The narrowed current account deficit was lifted by the trade surplus that continues to grow. As a ration of the gross domestic product (GDP), the current account deficit narrowed from 2.4percent to 2.3percent during the same period.
The rand was bid at R13.47 to the greenback at 5pm yesterday from a day low of R13.53.
Gerrit van Rooyen, an analyst at NKC African Economics, said the continued increase in the rand prices of most of South Africa’s major export commodities was positively influencing the South African economy.
“Although the current account deficit narrowed somewhat less than expected in the third quarter, the deficit is notably lower than in the past few years, which is a positive for the country’s credit rating and supportive for the rand exchange rate,” Van Rooyen said.
The SA Reserve Bank said South Africa’s trade surplus widened from R64bn in the second quarter to R71bn in third, marking a fourth straight quarterly trade surplus.
The services deficit fell to R 1.5bn from R7.2bn in the first quarter and the current transfers gap shrank to R40.7bn from R43.8bn.

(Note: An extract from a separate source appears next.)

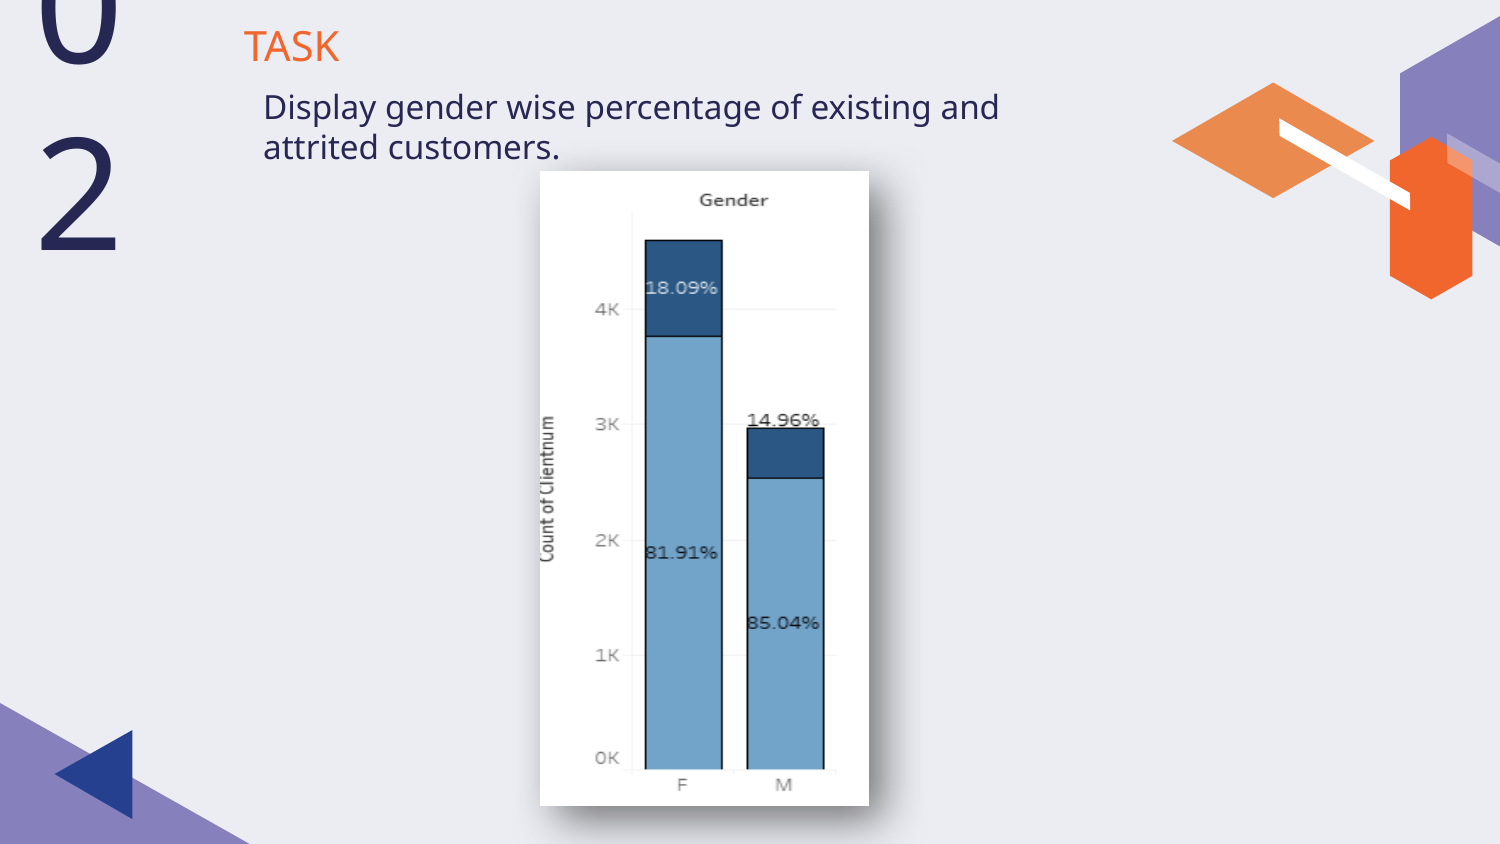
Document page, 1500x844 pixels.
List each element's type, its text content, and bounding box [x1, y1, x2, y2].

Meanwhile, the income deficit widened sharply to R137.7bn from R124.1bn in the first quarter.
When considering the first three quarters of the year, the current account gap fell to R311.1bn from R489.9bn in the same period of 2016. The net inflow of capital on South Africa’s financial account increased from R3.2bn in the second quarter to R17.4bn in the third quarter.

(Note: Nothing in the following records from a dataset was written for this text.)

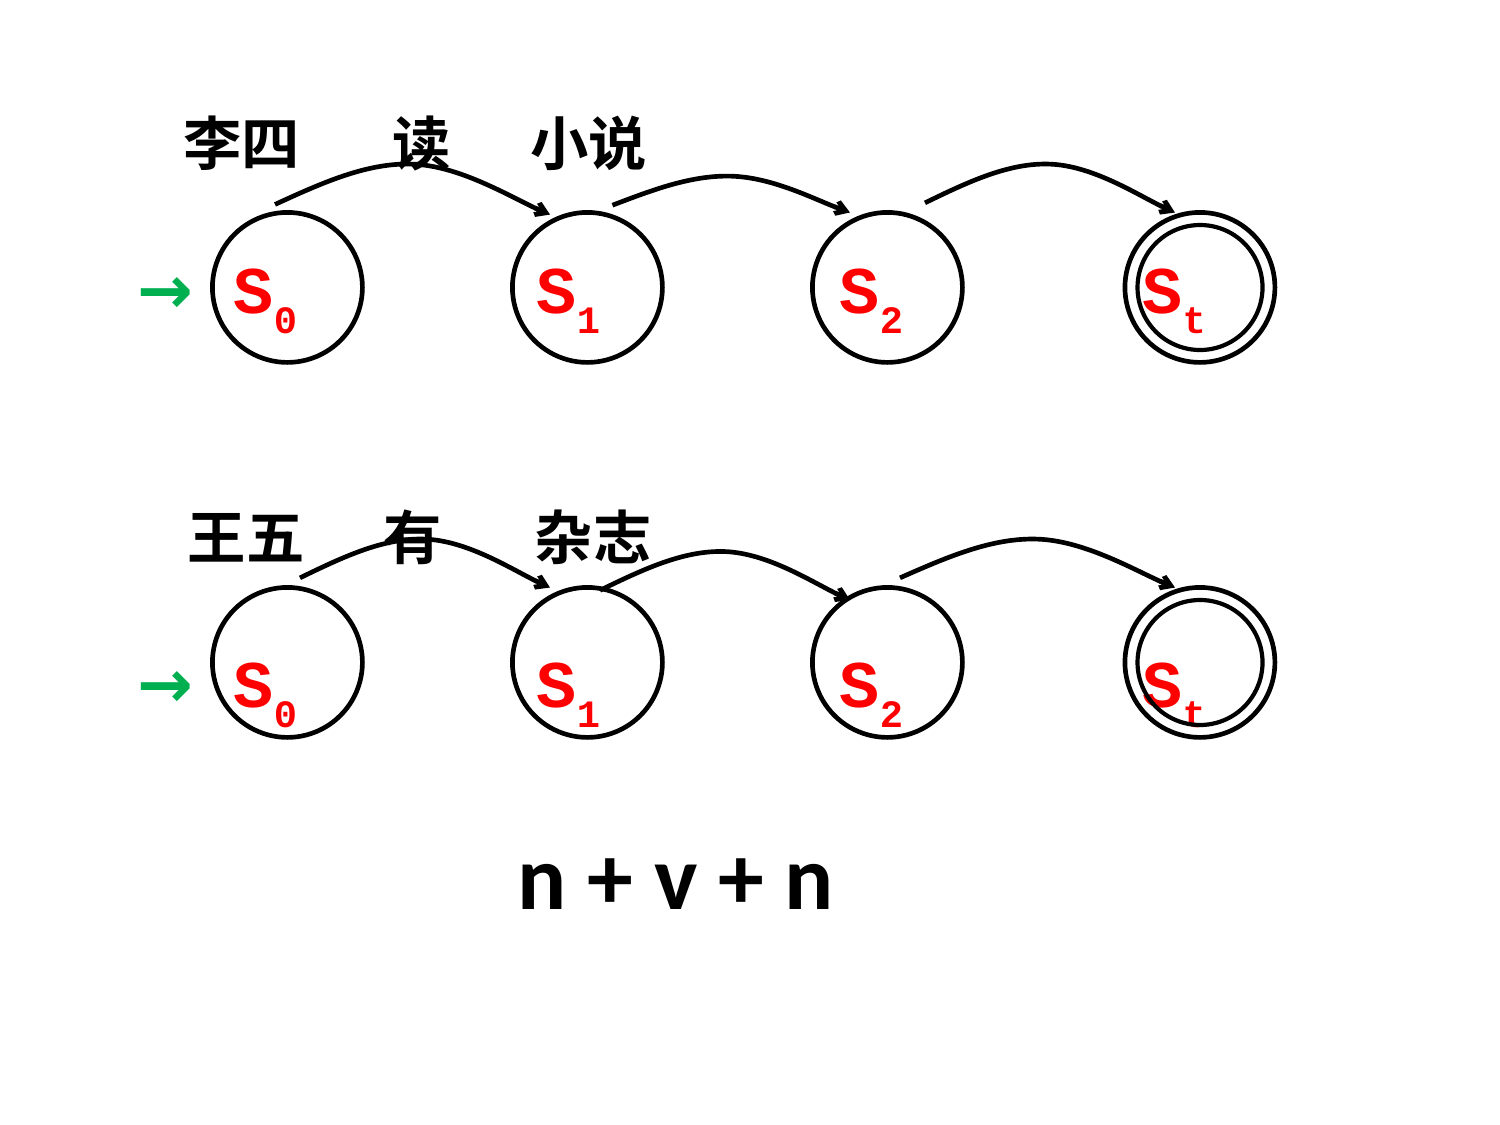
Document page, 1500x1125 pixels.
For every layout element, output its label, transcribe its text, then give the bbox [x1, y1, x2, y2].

text_box [1137, 224, 1263, 351]
text_box [512, 587, 663, 738]
text_box [812, 212, 963, 363]
text_box n + v + n [503, 810, 931, 936]
text_box [212, 587, 363, 738]
text_box 李四 读 小说 → S0 S1 S2 St 王五 有 杂志 → S0 S1 S2 St [53, 54, 1381, 788]
text_box [812, 587, 963, 738]
text_box [274, 163, 551, 216]
text_box [924, 163, 1175, 214]
text_box [612, 175, 850, 215]
text_box [299, 538, 550, 589]
text_box [512, 212, 663, 363]
text_box [1137, 600, 1263, 726]
text_box [899, 538, 1176, 589]
text_box [1124, 587, 1275, 738]
text_box [212, 212, 363, 363]
text_box [599, 551, 850, 601]
text_box [1124, 212, 1275, 363]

Kamilla Kaplan, an economist at Investec, said she expected the current account deficit to remain well contained between 2percent and 4percent of GDP over the coming quarters with weak domestic activity yielding trade surpluses or relatively small trade deficits. “The income component of the current account is only released with the Quarterly Bulletin and has shown an increase in the deficit.”
“The estimation of the income component likely accounted for the divergence between consensus and the actual outcome,” Kaplan said.
The central bank said an increase in agricultural exports in the quarter under review was insufficient to offset the declines in mining and manufacturing exports. Stronger agricultural exports were underpinned by citrus fruit exports, which countered declines in other agricultural products.
John Ashbourne, an Africa economist at Capital Economics, said the bigger picture was that the current account position seemed to have stabilised at a much narrower deficit than in previous years.
“South Africa’s overall current account deficit is driven by the consistently large income account, which is mostly the result of foreign-owned firms repatriating profits from the country,” Ashbourne said.